[Source document]
= = =

Culture is not a value statement. It is the sum of how people interact inside an organization, and specifically how they respond when something gets hard. For the past thirty minutes, your team played a game. Under real time pressure, with genuine resource constraints, and with decisions that actually mattered inside the scenario. Nobody asked them how they handle failure. Nobody asked them to rate their collaboration on a scale of one to five. They just did it. What happened in those thirty minutes is the most honest culture data you have collected all year. This guide explains how to name it.
Normal working conditions are a poor environment for seeing culture clearly. Busyness, hierarchy, the awareness of audience, competing agendas: all of it introduces noise that filters the behavior you actually need to observe. A well-designed game removes most of that filter. It is a self-contained, isolated system of interactions. Players face real constraints, make real decisions under time pressure, and operate with genuine stakes inside the scenario. Because the context is bounded and unfamiliar, people fall back on their default patterns faster than they do in environments they have learned to manage. The political awareness, the careful performance of organizational identity, the habitual deference to seniority: most of it drops away within the first ten minutes of play. What the facilitator observes after that is closer to how the team actually operates than almost anything visible in a standard meeting or workshop. The game does not simulate culture. It surfaces it.

= = =

[What to do]
[1] According to the guide on culture, which things do normal working conditions introduce as noise that filters the behavior you need to observe? List each one.
[2] Answer these questions from the guide on culture.
(a) For how long did the team play the game?
(b) Within what span of play do political awareness, the performance of organizational identity, and deference to seniority mostly drop away?
(c) Rather than simulating culture, what does the game do to it?

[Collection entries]

= = =

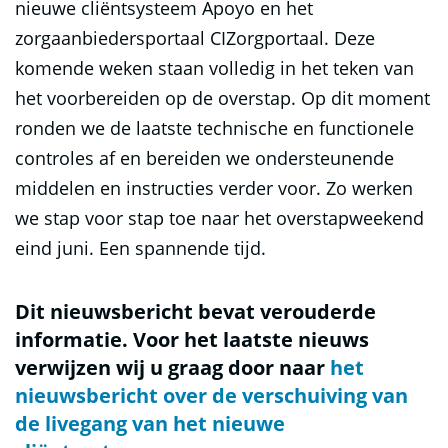
nieuwe cliëntsysteem Apoyo en het
zorgaanbiedersportaal CIZorgportaal. Deze
komende weken staan volledig in het teken van
het voorbereiden op de overstap. Op dit moment
ronden we de laatste technische en functionele
controles af en bereiden we ondersteunende
Se
N
middelen en instructies verder voor. Zo werken
E
we stap voor stap toe naar het overstapweekend
eind juni. Een spannende tijd.
Dit nieuwsbericht bevat verouderde
informatie. Voor het laatste nieuws
m
verwijzen wij u graag door naar
het
-
nieuwsbericht over de verschuiving van
vr
08
de livegang van het nieuwe
-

= = =

[Task-by-task results]
[1]
- Busyness
- Hierarchy
- The awareness of audience
- Competing agendas

[2]
(a) Thirty minutes.
(b) The first ten minutes of play.
(c) It surfaces it.